If our leaders understood the risks, they would go real slow about making us triple down on our stock market bet once again. Or maybe they do understand the risks, but know most of them will be retired or on to higher office when the bonds come due.
Their refrain is “We have no choice.”
That’s like a compulsive gambler telling you that he has to bet it all on red to make up for his past losses. They refuse to find the costs to cut now or taxes to raise to come up with another more than $45 million a year. They tell us that in five years we’ll be in better position to make those $45 million per year payments, but in next breath tell us that they want to refi first and figure out afterwards how to repay the bonds.
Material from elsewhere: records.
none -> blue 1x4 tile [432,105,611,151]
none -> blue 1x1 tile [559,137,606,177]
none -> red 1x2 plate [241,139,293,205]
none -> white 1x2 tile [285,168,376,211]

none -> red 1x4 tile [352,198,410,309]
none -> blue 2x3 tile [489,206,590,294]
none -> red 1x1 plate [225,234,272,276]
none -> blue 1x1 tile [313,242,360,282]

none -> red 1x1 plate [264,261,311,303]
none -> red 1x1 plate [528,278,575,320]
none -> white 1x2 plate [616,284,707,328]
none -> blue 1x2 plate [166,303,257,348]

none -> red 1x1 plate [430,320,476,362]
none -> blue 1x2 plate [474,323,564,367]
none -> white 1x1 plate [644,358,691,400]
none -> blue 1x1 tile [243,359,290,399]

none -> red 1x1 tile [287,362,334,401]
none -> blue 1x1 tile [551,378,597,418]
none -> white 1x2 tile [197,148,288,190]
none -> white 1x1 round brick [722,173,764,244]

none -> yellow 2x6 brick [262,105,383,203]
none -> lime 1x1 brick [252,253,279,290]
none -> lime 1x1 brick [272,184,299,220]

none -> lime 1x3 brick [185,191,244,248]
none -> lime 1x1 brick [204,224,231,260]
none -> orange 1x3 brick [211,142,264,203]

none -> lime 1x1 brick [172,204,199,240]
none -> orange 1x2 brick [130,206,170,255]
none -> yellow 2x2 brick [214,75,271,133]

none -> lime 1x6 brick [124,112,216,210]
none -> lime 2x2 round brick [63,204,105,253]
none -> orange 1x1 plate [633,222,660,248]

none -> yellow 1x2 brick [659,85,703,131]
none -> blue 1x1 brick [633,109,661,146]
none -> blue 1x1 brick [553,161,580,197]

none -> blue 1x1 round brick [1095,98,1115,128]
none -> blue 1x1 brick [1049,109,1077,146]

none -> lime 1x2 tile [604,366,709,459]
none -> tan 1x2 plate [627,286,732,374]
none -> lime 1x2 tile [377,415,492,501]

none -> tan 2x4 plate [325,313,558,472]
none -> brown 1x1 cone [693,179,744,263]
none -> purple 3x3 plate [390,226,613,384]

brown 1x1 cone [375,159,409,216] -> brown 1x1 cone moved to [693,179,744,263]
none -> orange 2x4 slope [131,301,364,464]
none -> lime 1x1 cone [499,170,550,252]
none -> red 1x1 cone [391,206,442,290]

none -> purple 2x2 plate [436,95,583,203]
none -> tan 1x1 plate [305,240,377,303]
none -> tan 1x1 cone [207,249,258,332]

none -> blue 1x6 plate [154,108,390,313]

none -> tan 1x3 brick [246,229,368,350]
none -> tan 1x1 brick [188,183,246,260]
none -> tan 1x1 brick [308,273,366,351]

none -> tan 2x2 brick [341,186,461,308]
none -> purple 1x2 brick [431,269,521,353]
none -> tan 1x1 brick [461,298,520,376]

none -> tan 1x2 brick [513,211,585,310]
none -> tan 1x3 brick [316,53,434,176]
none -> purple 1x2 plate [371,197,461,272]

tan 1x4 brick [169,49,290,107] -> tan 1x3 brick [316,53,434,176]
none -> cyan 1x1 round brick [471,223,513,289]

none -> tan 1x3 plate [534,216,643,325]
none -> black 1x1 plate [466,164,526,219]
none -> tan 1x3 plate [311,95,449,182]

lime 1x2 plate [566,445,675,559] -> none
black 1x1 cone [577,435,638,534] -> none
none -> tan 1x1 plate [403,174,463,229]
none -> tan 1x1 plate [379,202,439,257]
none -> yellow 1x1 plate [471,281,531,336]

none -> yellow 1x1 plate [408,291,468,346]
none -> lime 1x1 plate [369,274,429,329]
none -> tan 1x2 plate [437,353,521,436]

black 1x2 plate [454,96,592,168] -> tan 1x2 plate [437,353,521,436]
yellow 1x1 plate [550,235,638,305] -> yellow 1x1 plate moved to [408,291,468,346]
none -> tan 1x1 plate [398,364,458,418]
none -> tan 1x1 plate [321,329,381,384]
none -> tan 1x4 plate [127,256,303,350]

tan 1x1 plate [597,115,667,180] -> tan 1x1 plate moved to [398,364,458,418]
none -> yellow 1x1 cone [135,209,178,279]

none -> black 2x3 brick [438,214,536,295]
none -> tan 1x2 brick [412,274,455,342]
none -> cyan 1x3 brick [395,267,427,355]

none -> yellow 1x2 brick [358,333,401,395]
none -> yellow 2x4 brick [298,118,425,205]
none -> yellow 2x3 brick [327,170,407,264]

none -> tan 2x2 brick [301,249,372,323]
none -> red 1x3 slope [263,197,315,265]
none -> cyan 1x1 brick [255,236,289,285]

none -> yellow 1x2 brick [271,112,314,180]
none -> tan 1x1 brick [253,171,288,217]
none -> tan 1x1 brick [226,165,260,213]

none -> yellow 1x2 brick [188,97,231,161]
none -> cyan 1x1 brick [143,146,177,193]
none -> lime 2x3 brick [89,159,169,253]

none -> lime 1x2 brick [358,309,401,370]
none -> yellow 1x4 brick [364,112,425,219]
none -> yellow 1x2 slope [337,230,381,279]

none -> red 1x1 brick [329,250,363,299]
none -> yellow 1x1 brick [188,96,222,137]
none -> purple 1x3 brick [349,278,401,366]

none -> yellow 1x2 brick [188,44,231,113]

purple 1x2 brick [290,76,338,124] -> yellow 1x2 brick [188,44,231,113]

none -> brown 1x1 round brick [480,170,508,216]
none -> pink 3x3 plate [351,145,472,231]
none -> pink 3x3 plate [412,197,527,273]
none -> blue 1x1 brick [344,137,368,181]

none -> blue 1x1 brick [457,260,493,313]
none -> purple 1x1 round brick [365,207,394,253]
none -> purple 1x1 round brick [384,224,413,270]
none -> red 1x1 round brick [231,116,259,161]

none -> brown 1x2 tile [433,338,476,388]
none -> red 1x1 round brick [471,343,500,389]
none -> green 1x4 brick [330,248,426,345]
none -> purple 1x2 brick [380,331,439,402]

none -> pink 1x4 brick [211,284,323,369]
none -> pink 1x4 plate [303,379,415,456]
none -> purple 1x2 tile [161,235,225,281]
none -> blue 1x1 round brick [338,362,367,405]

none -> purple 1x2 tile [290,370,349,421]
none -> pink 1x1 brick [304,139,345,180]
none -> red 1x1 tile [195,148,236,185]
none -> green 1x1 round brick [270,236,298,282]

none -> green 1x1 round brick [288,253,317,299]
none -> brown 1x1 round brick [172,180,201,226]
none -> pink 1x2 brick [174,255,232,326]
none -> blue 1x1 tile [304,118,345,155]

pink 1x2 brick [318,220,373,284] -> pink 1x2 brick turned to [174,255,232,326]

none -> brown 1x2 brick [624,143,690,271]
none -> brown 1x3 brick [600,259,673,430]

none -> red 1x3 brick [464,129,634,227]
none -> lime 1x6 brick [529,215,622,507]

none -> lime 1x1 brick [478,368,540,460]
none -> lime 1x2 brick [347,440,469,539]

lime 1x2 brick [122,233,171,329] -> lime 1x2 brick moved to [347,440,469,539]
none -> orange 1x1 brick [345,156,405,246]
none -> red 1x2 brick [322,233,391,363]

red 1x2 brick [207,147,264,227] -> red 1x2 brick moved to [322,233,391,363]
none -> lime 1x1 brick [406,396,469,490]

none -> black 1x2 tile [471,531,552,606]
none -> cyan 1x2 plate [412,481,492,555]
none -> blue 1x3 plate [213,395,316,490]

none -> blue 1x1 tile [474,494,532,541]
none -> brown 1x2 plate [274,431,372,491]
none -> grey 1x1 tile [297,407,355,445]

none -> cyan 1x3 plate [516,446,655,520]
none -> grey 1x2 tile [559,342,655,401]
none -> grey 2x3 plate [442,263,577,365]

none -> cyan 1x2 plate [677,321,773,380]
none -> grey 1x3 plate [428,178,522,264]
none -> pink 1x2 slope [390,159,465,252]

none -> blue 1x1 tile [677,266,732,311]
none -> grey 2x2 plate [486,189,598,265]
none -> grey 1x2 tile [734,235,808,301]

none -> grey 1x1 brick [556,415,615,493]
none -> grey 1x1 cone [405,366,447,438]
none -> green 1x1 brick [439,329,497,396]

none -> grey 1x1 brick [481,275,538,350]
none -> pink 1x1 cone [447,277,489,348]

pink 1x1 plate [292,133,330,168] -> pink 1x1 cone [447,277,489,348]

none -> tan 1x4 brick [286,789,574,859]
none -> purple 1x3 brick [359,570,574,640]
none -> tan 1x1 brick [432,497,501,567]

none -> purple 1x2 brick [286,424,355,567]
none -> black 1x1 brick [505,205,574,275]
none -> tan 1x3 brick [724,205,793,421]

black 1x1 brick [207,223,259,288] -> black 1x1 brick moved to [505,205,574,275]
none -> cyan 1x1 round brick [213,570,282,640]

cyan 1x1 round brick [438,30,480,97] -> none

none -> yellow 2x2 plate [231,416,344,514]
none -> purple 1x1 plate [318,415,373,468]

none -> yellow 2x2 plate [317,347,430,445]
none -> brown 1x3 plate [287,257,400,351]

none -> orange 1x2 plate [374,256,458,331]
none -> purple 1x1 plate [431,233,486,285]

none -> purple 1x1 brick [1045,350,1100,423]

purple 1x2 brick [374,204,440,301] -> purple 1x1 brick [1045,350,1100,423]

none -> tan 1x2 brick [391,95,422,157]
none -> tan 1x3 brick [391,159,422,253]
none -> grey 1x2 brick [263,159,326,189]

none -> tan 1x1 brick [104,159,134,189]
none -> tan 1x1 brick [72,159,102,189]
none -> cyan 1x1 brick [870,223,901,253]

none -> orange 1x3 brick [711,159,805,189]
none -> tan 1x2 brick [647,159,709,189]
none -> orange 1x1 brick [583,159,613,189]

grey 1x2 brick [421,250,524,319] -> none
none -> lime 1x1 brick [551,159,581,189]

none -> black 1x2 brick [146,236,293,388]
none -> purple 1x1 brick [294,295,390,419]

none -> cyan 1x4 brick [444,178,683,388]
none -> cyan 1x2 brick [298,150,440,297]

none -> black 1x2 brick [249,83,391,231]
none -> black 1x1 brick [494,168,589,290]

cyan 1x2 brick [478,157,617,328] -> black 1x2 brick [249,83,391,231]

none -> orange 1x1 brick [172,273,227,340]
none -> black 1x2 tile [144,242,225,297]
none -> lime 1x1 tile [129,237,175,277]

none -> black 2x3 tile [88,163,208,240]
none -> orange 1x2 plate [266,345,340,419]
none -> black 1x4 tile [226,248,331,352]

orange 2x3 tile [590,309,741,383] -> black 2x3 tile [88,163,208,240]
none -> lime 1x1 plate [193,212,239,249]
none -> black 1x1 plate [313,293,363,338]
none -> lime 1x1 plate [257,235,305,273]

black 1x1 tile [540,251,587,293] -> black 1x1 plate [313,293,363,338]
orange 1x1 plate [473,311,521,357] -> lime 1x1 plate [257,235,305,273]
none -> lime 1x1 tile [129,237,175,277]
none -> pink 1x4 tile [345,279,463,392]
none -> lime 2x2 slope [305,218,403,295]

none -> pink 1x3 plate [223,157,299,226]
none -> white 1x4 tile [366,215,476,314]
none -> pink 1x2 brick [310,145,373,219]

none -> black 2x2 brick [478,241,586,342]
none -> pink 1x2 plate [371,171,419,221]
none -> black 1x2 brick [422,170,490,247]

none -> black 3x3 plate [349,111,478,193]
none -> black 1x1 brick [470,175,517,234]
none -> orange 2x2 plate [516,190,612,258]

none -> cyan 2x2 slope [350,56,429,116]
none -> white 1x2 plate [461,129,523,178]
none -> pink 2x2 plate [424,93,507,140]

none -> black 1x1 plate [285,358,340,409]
In the last paragraph of the mayor’s recent Budget Facts report, total unfunded liabilities for all retirement costs and infrastructure exceeds $2.5 billion, approximately five times our annual general fund total expenditures. That $2.5 billion doesn’t even include what we’ll owe CALPERS which is shown as “$TBD.” The CALPERS number could be very large also.
Why should we trust our officials when they tell us that in five years we’ll be in better financial shape at the same time all those Baby Boomer retirement and delayed capital costs come home to roost? From Raider deals to Fox Theatre renovations to interest rate swaps, this is not a financially savvy bunch of officials with a great track record for long term planning.
In fact our elected officials have done these refi’s several times before and each time we’ve gone deeper in the hole. The odds are not good they’ll do any better this time around in an extremely volatile stock market.
Yes, it will be extremely painful to come up with that nut each year. So we’ll probably have to do some kind of combination refinance with a big annual pay down.
For background see this short article recommended by City Auditor Ruby appropriately titled “Risky Business.”
Besides obligating all of us to a big financial risk that a city as poor as Oakland cannot handle, it is not OK to burden younger and future residents and businesses with the huge retirement costs of city employees who never served those future and younger residents.
Let’s take a few extra months to hold public hearings about the risks and benefits of mortgaging the city to the hilt once again. Give residents comprehensive five- and ten-year financial projections for the city’s general fund under different pessimistic, likely, and optimistic assumptions so that we all know what we’re getting into. Show us how we’re going to cope with the over $2.5 billion of other unfunded obligations.
Don’t stick us with another Goldman Sachs deal.
Len Raphael, a longtime resident of Oakland, is a self-employed CPA and writes about Oakland municipal fiscal issues.